• The records
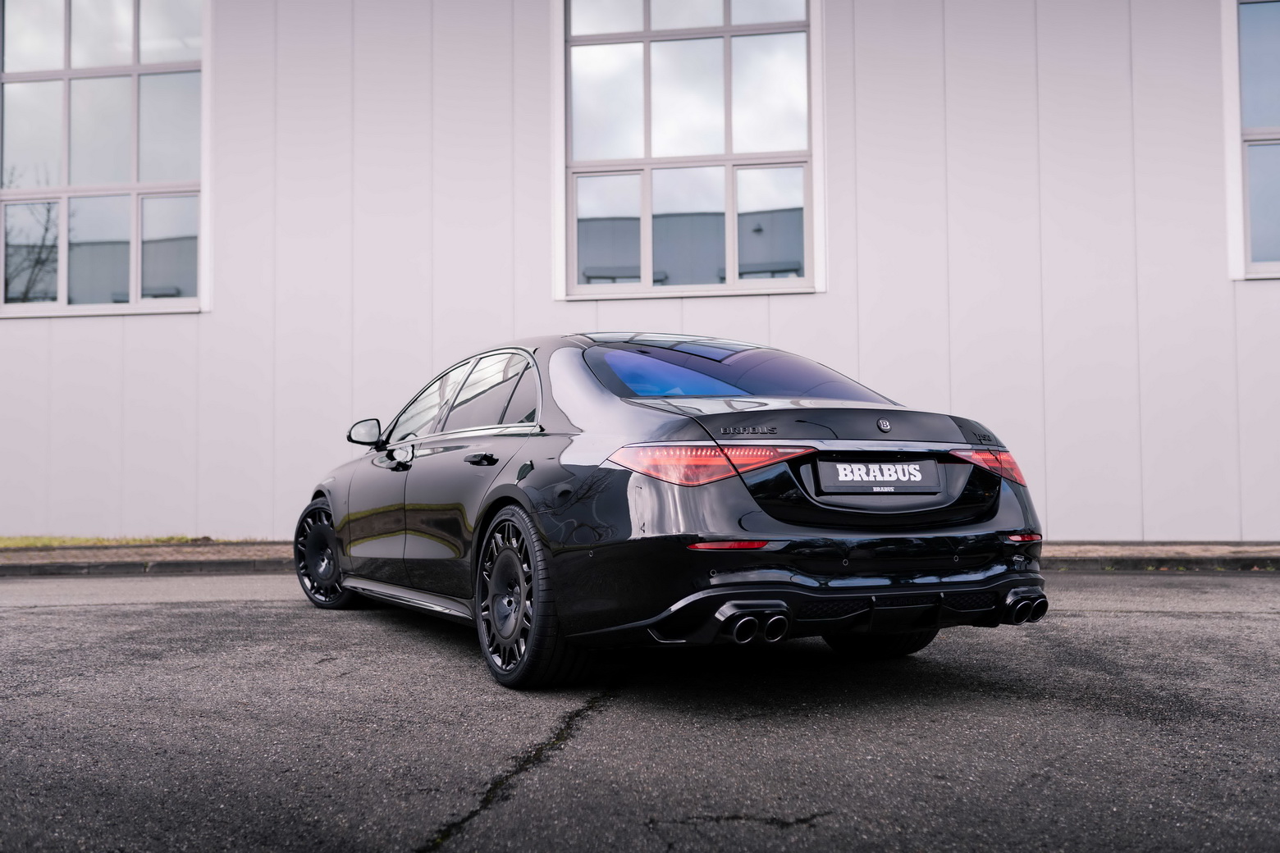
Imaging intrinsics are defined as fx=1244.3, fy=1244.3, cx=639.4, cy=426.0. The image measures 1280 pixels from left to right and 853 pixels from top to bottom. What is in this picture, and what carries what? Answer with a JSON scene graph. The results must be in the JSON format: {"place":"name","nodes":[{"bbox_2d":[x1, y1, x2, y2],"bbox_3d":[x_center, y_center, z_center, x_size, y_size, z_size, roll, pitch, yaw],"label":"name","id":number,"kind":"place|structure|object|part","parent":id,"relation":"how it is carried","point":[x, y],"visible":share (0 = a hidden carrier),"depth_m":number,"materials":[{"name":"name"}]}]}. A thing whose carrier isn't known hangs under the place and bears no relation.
{"place":"outdoors","nodes":[
{"label":"outdoors","id":0,"kind":"place"},
{"bbox_2d":[0,570,1279,852],"label":"asphalt pavement","id":1,"kind":"structure","parent":0,"point":[41,615],"materials":[{"name":"grey"}]},
{"bbox_2d":[301,333,1048,690],"bbox_3d":[-0.195,0.284,5.946,1.823,1.309,4.295,1,-2,-30],"label":"car","id":2,"kind":"object","parent":1,"relation":"on","point":[995,514],"visible":0.97,"depth_m":4.53,"materials":[{"name":"metal"}]},
{"label":"wheel","id":3,"kind":"part","parent":2,"relation":"part of","materials":[{"name":"black metal"}]},
{"label":"mirror","id":4,"kind":"part","parent":2,"relation":"part of","materials":[{"name":"black mirror"}]},
{"label":"front door handle","id":5,"kind":"part","parent":2,"relation":"part of","materials":[{"name":"black metal"}]},
{"label":"windows","id":6,"kind":"part","parent":2,"relation":"part of","materials":[{"name":"black glass"}]},
{"label":"door handle","id":7,"kind":"part","parent":2,"relation":"part of","materials":[{"name":"black metal"}]},
{"label":"wheel","id":8,"kind":"part","parent":2,"relation":"part of","materials":[{"name":"black rubber"}]},
{"label":"taillight","id":9,"kind":"part","parent":2,"relation":"part of","materials":[{"name":"red plastic"}]},
{"label":"window","id":10,"kind":"part","parent":2,"relation":"part of","materials":[{"name":"glass"}]},
{"bbox_2d":[815,459,941,493],"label":"license plate","id":11,"kind":"object","parent":2,"relation":"attached to","point":[893,466],"visible":0.97,"depth_m":4.67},
{"label":"tire","id":12,"kind":"part","parent":2,"relation":"part of","materials":[{"name":"black rubber"}]},
{"label":"taillight","id":13,"kind":"part","parent":2,"relation":"part of","materials":[{"name":"red plastic"}]},
{"bbox_2d":[0,0,1279,542],"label":"building","id":14,"kind":"structure","parent":0,"point":[186,324],"depth_m":11.09,"materials":[{"name":"white paint"}]},
{"bbox_2d":[0,0,208,315],"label":"window","id":15,"kind":"structure","parent":14,"relation":"in","point":[84,56],"depth_m":12.00,"materials":[{"name":"clear glass"}]},
{"bbox_2d":[555,0,823,299],"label":"window","id":16,"kind":"structure","parent":14,"relation":"in","point":[645,212],"depth_m":11.45,"materials":[{"name":"clear glass"}]},
{"bbox_2d":[1224,0,1279,279],"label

• Task goal
Without the pictures, repeat all the records word for word.

• Task response
Imaging intrinsics are defined as fx=1244.3, fy=1244.3, cx=639.4, cy=426.0. The image measures 1280 pixels from left to right and 853 pixels from top to bottom. What is in this picture, and what carries what? Answer with a JSON scene graph. The results must be in the JSON format: {"place":"name","nodes":[{"bbox_2d":[x1, y1, x2, y2],"bbox_3d":[x_center, y_center, z_center, x_size, y_size, z_size, roll, pitch, yaw],"label":"name","id":number,"kind":"place|structure|object|part","parent":id,"relation":"how it is carried","point":[x, y],"visible":share (0 = a hidden carrier),"depth_m":number,"materials":[{"name":"name"}]}]}. A thing whose carrier isn't known hangs under the place and bears no relation.
{"place":"outdoors","nodes":[
{"label":"outdoors","id":0,"kind":"place"},
{"bbox_2d":[0,570,1279,852],"label":"asphalt pavement","id":1,"kind":"structure","parent":0,"point":[41,615],"materials":[{"name":"grey"}]},
{"bbox_2d":[301,333,1048,690],"bbox_3d":[-0.195,0.284,5.946,1.823,1.309,4.295,1,-2,-30],"label":"car","id":2,"kind":"object","parent":1,"relation":"on","point":[995,514],"visible":0.97,"depth_m":4.53,"materials":[{"name":"metal"}]},
{"label":"wheel","id":3,"kind":"part","parent":2,"relation":"part of","materials":[{"name":"black metal"}]},
{"label":"mirror","id":4,"kind":"part","parent":2,"relation":"part of","materials":[{"name":"black mirror"}]},
{"label":"front door handle","id":5,"kind":"part","parent":2,"relation":"part of","materials":[{"name":"black metal"}]},
{"label":"windows","id":6,"kind":"part","parent":2,"relation":"part of","materials":[{"name":"black glass"}]},
{"label":"door handle","id":7,"kind":"part","parent":2,"relation":"part of","materials":[{"name":"black metal"}]},
{"label":"wheel","id":8,"kind":"part","parent":2,"relation":"part of","materials":[{"name":"black rubber"}]},
{"label":"taillight","id":9,"kind":"part","parent":2,"relation":"part of","materials":[{"name":"red plastic"}]},
{"label":"window","id":10,"kind":"part","parent":2,"relation":"part of","materials":[{"name":"glass"}]},
{"bbox_2d":[815,459,941,493],"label":"license plate","id":11,"kind":"object","parent":2,"relation":"attached to","point":[893,466],"visible":0.97,"depth_m":4.67},
{"label":"tire","id":12,"kind":"part","parent":2,"relation":"part of","materials":[{"name":"black rubber"}]},
{"label":"taillight","id":13,"kind":"part","parent":2,"relation":"part of","materials":[{"name":"red plastic"}]},
{"bbox_2d":[0,0,1279,542],"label":"building","id":14,"kind":"structure","parent":0,"point":[186,324],"depth_m":11.09,"materials":[{"name":"white paint"}]},
{"bbox_2d":[0,0,208,315],"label":"window","id":15,"kind":"structure","parent":14,"relation":"in","point":[84,56],"depth_m":12.00,"materials":[{"name":"clear glass"}]},
{"bbox_2d":[555,0,823,299],"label":"window","id":16,"kind":"structure","parent":14,"relation":"in","point":[645,212],"depth_m":11.45,"materials":[{"name":"clear glass"}]},
{"bbox_2d":[1224,0,1279,279],"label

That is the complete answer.